The author is a young academic biologist, who entered the field already discouraged by the story that both science and society had to tell about her sex, the female one. Her perception had always been that being born a female was to be a “loser” – smaller, less interesting and more passive than the much more exciting and empowered males of the world.
Fortunately, though, as she began to enter the world of science and research, she made a number of discoveries that dramatically changed her outlook on the scientific establishment, its history, and its stories about sex and gender. These discoveries included a myriad of counter-examples to the “facts” that were believed to be universal about sex differences in humans and many other species. The author takes us along for a funny and surprising tour of what she has learned.
Of course, we humans have always been fascinated with sex, the differences between the sexes, and we all have our own opinions about the relationships between the two sexes. More recently, modern society has also become particularly curious about a more fluid gender spectrum, and how certain traits may overlap in male and female populations.

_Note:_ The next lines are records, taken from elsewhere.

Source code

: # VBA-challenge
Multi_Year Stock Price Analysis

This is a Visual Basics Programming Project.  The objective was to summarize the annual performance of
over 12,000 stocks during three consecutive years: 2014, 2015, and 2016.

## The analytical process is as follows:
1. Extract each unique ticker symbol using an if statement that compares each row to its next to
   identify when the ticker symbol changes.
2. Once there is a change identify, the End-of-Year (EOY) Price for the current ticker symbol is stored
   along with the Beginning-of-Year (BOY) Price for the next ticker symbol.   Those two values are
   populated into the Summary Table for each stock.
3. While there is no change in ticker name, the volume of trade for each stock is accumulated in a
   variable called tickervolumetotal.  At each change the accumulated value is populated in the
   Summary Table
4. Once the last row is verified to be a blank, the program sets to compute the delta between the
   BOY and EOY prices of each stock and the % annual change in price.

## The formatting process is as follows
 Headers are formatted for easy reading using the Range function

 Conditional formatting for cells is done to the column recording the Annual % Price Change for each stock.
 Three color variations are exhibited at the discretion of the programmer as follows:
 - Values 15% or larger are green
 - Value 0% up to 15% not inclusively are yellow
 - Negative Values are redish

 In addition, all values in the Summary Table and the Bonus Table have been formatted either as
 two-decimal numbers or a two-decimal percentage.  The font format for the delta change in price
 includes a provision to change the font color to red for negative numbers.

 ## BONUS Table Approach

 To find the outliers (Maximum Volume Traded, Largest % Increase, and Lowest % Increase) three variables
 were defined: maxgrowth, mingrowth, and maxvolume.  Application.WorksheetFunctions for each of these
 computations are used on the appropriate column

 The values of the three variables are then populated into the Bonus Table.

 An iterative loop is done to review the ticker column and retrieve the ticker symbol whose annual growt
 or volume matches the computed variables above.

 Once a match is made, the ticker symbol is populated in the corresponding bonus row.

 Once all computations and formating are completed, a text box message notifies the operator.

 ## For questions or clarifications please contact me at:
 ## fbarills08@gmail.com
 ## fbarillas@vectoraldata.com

Religion traditionally has had much to say about these issues too, but Cooke begins by taking a look at how the biological sciences, particularly since the time of Charles Darwin in the mid-19th century, have been dominated by a blindered view that generally reflected the Victorian social morals, self-interest and ignorance of the small group of mostly-English, mostly-white men who were developing the “scientific” understanding and assumptions in the new fields of biology and evolution almost from inception.
She explains all this with a light touch, using examples and giving explanations drawn from major studies and research approaches that have characterized the field. She shares specific historical examples of how and when major male figures in the biological sciences over the past two centuries appeared to incorporate their own insular personal beliefs about human sex roles and differences into broader “scientific” conclusions that all females in nature (of whatever species) tended to be smaller and weaker than males, more passive, invariably focused on child-rearing and nurturing, usually monogamous, and generally looking like their idealized version of an upper-class Victorian woman in their patriarchal society.

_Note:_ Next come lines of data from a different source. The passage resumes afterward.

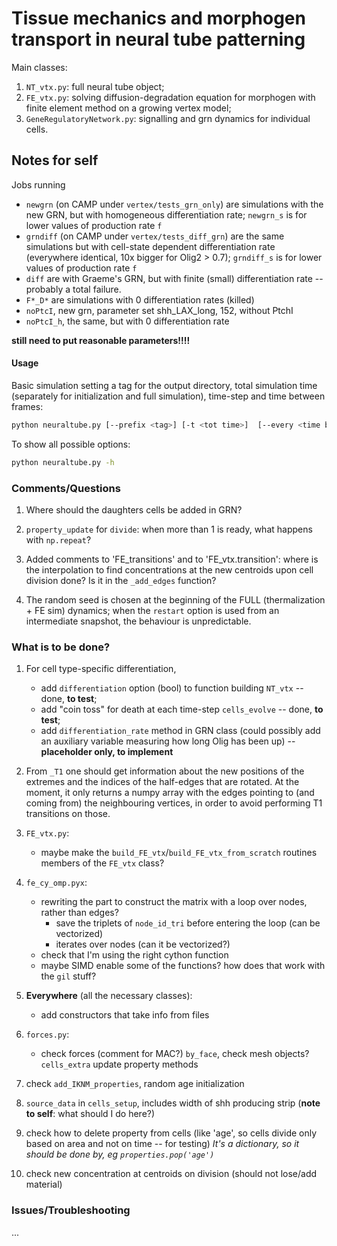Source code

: # Tissue mechanics and morphogen transport in neural tube patterning

Main classes:
1. `NT_vtx.py`: full neural tube object;
2. `FE_vtx.py`: solving diffusion-degradation equation for morphogen with finite element method on a growing vertex model;
3. `GeneRegulatoryNetwork.py`: signalling and grn dynamics for individual cells.

## Notes for self

Jobs running
- `newgrn` (on CAMP under `vertex/tests_grn_only`) are simulations with the new GRN, but with homogeneous differentiation rate; `newgrn_s` is for lower values of production rate `f`
- `grndiff` (on CAMP under `vertex/tests_diff_grn`) are the same simulations but with cell-state dependent differentiation rate (everywhere identical, 10x bigger for Olig2 > 0.7); `grndiff_s` is for lower values of production rate `f`
- `diff` are with Graeme's GRN, but with finite (small) differentiation rate -- probably a total failure.
- `F*_D*` are simulations with 0 differentiation rates (killed)
- `noPtcI`, new grn, parameter set shh_LAX_long, 152, without PtchI
- `noPtcI_h`, the same, but with 0 differentiation rate

**still need to put reasonable parameters!!!!**


#### Usage

Basic simulation setting a tag for the output directory, total simulation time (separately for initialization and full simulation), time-step and time between frames:
```bash
python neuraltube.py [--prefix <tag>] [-t <tot time>]  [--every <time b/w frames>]  [--init <initialization time>]  [--dt <time step>]
```

To show all possible options:
```bash
python neuraltube.py -h
```

### Comments/Questions

1. Where should the daughters cells be added in GRN?

2. `property_update` for `divide`: when more than 1 is ready, what happens with `np.repeat`?

1. Added comments to 'FE_transitions' and to 'FE_vtx.transition': where is the interpolation to find concentrations at the new centroids upon cell division done? Is it in the `_add_edges` function?

2. The random seed is chosen at the beginning of the FULL (thermalization + FE sim) dynamics; when the `restart` option is used from an intermediate snapshot, the behaviour is unpredictable.



### What is to be done?

1. For cell type-specific differentiation,
    - add `differentiation` option (bool) to function building `NT_vtx` -- done, **to test**;
    - add "coin toss" for death at each time-step `cells_evolve` -- done, **to test**;
    - add `differentiation_rate` method in GRN class (could possibly add an auxiliary variable measuring how long Olig has been up) -- **placeholder only, to implement**

2. From `_T1` one should get information about the new positions of the extremes and the indices of the half-edges that are rotated. At the moment, it only returns a numpy array with the edges pointing to (and coming from) the neighbouring vertices, in order to avoid performing T1 transitions on those.

3. `FE_vtx.py`:
	- maybe make the `build_FE_vtx`/`build_FE_vtx_from_scratch` routines members of the `FE_vtx` class?

4. `fe_cy_omp.pyx`:
	- rewriting the part to construct the matrix with a loop over nodes, rather than edges?
		- save the triplets of `node_id_tri` before entering the loop (can be vectorized)
		- iterates over nodes (can it be vectorized?)
	- check that I'm using the right cython function
	- maybe SIMD enable some of the functions? how does that work with the `gil` stuff?

5. **Everywhere** (all the necessary classes):
	- add constructors that take info from files

6. `forces.py`:
	- check forces (comment for MAC?) `by_face`, check mesh objects? `cells_extra` update property methods

7. check `add_IKNM_properties`, random age initialization

8. `source_data` in `cells_setup`, includes width of shh producing strip (**note to self**: what should I do here?)

9. check how to delete property from cells (like 'age', so cells divide only based on area and not on time -- for testing) *It's a dictionary, so it should be done by, eg `properties.pop('age')`*

10. check new concentration at centroids on division (should not lose/add material)


### Issues/Troubleshooting

...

Having set out her hypothesis, the author then takes us on a tour of many different species, and shows how time and again, the predominantly male investigators who studied them either overlooked or explained away obvious cases that contradicted the orthodox view of sex differences and sex selection, and also neglected to even devote any attention to studying female anatomies, behaviors and social roles in the species they studied, on the assumption that the females were unimportant compared to the males.

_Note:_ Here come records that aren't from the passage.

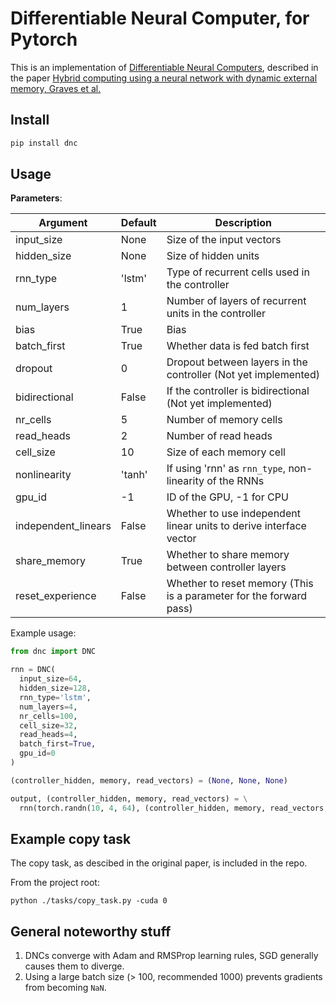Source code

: # Differentiable Neural Computer, for Pytorch

This is an implementation of [Differentiable Neural Computers](people.idsia.ch/~rupesh/rnnsymposium2016/slides/graves.pdf), described in the paper [Hybrid computing using a neural network with dynamic external memory, Graves et al.](www.nature.com/articles/nature20101)

## Install

```bash
pip install dnc
```

## Usage

**Parameters**:

| Argument | Default | Description |
| --- | --- | --- |
| input_size | None | Size of the input vectors |
| hidden_size | None | Size of hidden units |
| rnn_type | 'lstm' | Type of recurrent cells used in the controller |
| num_layers | 1 | Number of layers of recurrent units in the controller |
| bias | True | Bias |
| batch_first | True | Whether data is fed batch first |
| dropout | 0 | Dropout between layers in the controller (Not yet implemented) |
| bidirectional | False | If the controller is bidirectional (Not yet implemented) |
| nr_cells | 5 | Number of memory cells |
| read_heads | 2 | Number of read heads |
| cell_size | 10 | Size of each memory cell |
| nonlinearity | 'tanh' | If using 'rnn' as `rnn_type`, non-linearity of the RNNs |
| gpu_id | -1 | ID of the GPU, -1 for CPU |
| independent_linears | False | Whether to use independent linear units to derive interface vector |
| share_memory | True | Whether to share memory between controller layers |
| reset_experience | False | Whether to reset memory (This is a parameter for the forward pass) |


Example usage:

```python
from dnc import DNC

rnn = DNC(
  input_size=64,
  hidden_size=128,
  rnn_type='lstm',
  num_layers=4,
  nr_cells=100,
  cell_size=32,
  read_heads=4,
  batch_first=True,
  gpu_id=0
)

(controller_hidden, memory, read_vectors) = (None, None, None)

output, (controller_hidden, memory, read_vectors) = \
  rnn(torch.randn(10, 4, 64), (controller_hidden, memory, read_vectors, reset_experience=True))
```

## Example copy task

The copy task, as descibed in the original paper, is included in the repo.

From the project root:
```
python ./tasks/copy_task.py -cuda 0
```

## General noteworthy stuff

1. DNCs converge with Adam and RMSProp learning rules, SGD generally causes them to diverge.
2. Using a large batch size (> 100, recommended 1000) prevents gradients from becoming `NaN`.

For example, Cooke is able to demonstrate that since the 19th century, the mostly male biologists in the field have exhaustively studied and documented the male reproductive organs of many species, but until recently there was very little research done on the corresponding female organs. She provides humorous anecdotes of how male biologists totally misunderstood the significance of unusual penis configurations, sizes and sexual functionality in different creatures, because they had never bothered to look at the vaginas and clitorises of the females.
In the course of this book, you will learn many strange and wonderful things about how evolution has led to an almost endless variety of different sex roles, relationships between the sexes, and bizarre sex-linked characteristics in the natural world. In her words, few species (including humans and our mammalian cousins) are the same as others, or conform to the simplistic male-dominant assumptions with which we have all grown up. And in understanding this, we get a much more consistent and predictably complex view of how evolution works with respect to sex differences and characteristics.
Cooke also introduces us to a few of her intriguing and determined older female colleagues in the field of biology, and shares stories of some of their groundbreaking work, which first began to challenge the Darwinian/male consensus on sex differences and sex selection in the field.
Incidentally, another book also released in late 2023, Cat Bohannon’s Eve: How the Female Body Drove Over 200 Million Years of Evolution, appears from the description to cover similar topics and issues. I haven’t read it yet, but it’s on my 2024 reading list.
For anyone who loves to think about sex and gender, sex differences (and similarities), and/or to argue about them, Bitch will provide you with a great deal to think about, and plenty of ammunition for future conversations and debates. It may be controversial to some people, but it’s also often humorous, while posing serious and well-reasoned challenges to our current scientific understanding and perspectives on these matters, as well as how they impact our human societies, norms and beliefs. Highly recommended.